On Saturday, 18 April 2015 at 16:01:20 UTC, Andrei Alexandrescu
wrote:
On 4/18/15 4:35 AM, Jacob Carlborg wrote:
On 2015-04-18 12:27, Walter Bright wrote:
That doesn't make sense to me, because the umlauts and the
accented e
all have Unicode code point assignments.
This code snippet demonstrates the problem:
import std.stdio;
void main ()
{
dstring a = "e\u0301";
dstring b = "é";
assert(a != b);
assert(a.length == 2);
assert(b.length == 1);
writefln(a, " ", b);
}
If you run the above code all asserts should pass. If your
system
correctly supports Unicode (works on OS X 10.10) the two
printed
characters should look exactly the same.
\u0301 is the "combining acute accent" [1].
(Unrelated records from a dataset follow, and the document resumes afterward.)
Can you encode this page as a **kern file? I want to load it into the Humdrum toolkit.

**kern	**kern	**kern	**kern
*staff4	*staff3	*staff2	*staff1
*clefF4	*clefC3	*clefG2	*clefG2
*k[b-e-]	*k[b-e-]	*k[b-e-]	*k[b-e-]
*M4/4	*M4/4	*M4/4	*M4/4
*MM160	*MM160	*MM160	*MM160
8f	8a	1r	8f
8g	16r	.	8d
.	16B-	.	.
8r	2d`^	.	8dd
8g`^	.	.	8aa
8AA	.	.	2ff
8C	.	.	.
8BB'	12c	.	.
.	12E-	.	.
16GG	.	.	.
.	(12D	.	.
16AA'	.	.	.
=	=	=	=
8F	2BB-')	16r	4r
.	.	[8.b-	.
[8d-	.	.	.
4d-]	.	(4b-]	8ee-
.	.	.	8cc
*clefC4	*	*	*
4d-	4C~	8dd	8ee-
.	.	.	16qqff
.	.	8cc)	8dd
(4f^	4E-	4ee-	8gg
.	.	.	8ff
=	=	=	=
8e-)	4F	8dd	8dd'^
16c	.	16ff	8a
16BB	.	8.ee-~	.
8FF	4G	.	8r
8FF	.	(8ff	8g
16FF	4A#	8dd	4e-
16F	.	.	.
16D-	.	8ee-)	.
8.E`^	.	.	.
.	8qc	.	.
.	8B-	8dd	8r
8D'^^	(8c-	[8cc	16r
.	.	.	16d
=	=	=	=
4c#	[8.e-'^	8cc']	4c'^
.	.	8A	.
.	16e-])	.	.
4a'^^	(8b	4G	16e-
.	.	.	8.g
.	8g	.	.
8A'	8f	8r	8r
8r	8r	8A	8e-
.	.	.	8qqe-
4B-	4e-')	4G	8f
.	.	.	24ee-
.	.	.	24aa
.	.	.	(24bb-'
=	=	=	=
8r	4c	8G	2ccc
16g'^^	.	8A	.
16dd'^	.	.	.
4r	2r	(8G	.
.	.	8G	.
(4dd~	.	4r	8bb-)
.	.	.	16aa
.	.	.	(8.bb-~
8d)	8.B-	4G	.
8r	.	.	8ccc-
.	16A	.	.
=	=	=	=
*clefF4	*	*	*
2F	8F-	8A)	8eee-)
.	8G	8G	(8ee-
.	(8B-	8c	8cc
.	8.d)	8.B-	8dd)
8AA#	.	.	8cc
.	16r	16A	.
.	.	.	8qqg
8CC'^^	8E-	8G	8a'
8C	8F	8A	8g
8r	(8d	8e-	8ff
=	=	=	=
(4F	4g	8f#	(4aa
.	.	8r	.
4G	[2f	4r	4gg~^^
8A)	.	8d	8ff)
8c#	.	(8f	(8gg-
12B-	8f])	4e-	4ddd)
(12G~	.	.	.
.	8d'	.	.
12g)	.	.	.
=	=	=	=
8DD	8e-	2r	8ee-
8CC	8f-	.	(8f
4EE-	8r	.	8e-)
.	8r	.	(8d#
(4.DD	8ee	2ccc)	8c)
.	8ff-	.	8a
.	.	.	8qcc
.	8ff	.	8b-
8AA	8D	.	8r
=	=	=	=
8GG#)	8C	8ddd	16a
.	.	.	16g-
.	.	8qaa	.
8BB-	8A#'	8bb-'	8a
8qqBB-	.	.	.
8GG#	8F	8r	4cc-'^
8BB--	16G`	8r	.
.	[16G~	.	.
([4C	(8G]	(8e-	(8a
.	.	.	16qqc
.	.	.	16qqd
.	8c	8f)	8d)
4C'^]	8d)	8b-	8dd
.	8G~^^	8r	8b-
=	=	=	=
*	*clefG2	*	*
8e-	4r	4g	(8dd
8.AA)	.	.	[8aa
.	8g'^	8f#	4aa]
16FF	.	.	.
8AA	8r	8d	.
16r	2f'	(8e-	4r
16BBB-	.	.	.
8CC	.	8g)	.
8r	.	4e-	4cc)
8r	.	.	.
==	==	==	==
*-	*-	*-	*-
[1] http://www.fileformat.info/info/unicode/char/0301/index.htm
Isn't this solved commonly with a normalization pass? We should
have a normalizeUTF() that can be inserted in a pipeline. Then
the rest of Phobos doesn't need to mind these combining
characters. -- Andrei
Normalisation can allow some simplifications, sometimes, but
knowing whether it will or not requires a lot of a priori
knowledge about the input as well as the normalisation form.